▶ _Records provided_:
--------

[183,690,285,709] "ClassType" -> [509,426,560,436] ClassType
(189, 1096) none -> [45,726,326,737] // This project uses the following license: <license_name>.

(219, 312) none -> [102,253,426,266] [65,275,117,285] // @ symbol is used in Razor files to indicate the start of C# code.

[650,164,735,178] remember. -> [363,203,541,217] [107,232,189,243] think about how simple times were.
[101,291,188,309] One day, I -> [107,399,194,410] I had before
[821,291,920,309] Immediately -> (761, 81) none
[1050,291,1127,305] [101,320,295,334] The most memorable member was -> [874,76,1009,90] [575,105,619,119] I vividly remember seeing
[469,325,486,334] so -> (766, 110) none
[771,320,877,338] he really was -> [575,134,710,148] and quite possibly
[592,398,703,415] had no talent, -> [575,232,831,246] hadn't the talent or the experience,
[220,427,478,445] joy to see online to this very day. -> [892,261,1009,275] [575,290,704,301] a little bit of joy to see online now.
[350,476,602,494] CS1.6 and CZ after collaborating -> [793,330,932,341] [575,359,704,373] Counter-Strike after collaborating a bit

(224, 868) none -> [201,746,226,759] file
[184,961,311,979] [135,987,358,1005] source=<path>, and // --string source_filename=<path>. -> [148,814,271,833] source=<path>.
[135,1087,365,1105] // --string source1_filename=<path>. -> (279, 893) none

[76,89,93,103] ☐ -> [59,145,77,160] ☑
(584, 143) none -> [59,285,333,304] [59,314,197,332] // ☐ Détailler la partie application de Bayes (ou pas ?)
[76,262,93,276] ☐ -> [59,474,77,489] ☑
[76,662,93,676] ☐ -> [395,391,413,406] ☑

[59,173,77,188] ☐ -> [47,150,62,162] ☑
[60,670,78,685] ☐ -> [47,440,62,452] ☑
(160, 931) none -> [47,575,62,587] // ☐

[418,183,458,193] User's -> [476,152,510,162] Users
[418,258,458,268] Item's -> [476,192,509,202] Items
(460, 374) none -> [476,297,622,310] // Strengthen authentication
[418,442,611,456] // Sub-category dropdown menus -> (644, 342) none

--------

▶ _Work task_:
Word for word, repeat each line of the listing.

▶ _Answer_:
[183,690,285,709] "ClassType" -> [509,426,560,436] ClassType
(189, 1096) none -> [45,726,326,737] // This project uses the following license: <license_name>.

(219, 312) none -> [102,253,426,266] [65,275,117,285] // @ symbol is used in Razor files to indicate the start of C# code.

[650,164,735,178] remember. -> [363,203,541,217] [107,232,189,243] think about how simple times were.
[101,291,188,309] One day, I -> [107,399,194,410] I had before
[821,291,920,309] Immediately -> (761, 81) none
[1050,291,1127,305] [101,320,295,334] The most memorable member was -> [874,76,1009,90] [575,105,619,119] I vividly remember seeing
[469,325,486,334] so -> (766, 110) none
[771,320,877,338] he really was -> [575,134,710,148] and quite possibly
[592,398,703,415] had no talent, -> [575,232,831,246] hadn't the talent or the experience,
[220,427,478,445] joy to see online to this very day. -> [892,261,1009,275] [575,290,704,301] a little bit of joy to see online now.
[350,476,602,494] CS1.6 and CZ after collaborating -> [793,330,932,341] [575,359,704,373] Counter-Strike after collaborating a bit

(224, 868) none -> [201,746,226,759] file
[184,961,311,979] [135,987,358,1005] source=<path>, and // --string source_filename=<path>. -> [148,814,271,833] source=<path>.
[135,1087,365,1105] // --string source1_filename=<path>. -> (279, 893) none

[76,89,93,103] ☐ -> [59,145,77,160] ☑
(584, 143) none -> [59,285,333,304] [59,314,197,332] // ☐ Détailler la partie application de Bayes (ou pas ?)
[76,262,93,276] ☐ -> [59,474,77,489] ☑
[76,662,93,676] ☐ -> [395,391,413,406] ☑

[59,173,77,188] ☐ -> [47,150,62,162] ☑
[60,670,78,685] ☐ -> [47,440,62,452] ☑
(160, 931) none -> [47,575,62,587] // ☐

[418,183,458,193] User's -> [476,152,510,162] Users
[418,258,458,268] Item's -> [476,192,509,202] Items
(460, 374) none -> [476,297,622,310] // Strengthen authentication
[418,442,611,456] // Sub-category dropdown menus -> (644, 342) none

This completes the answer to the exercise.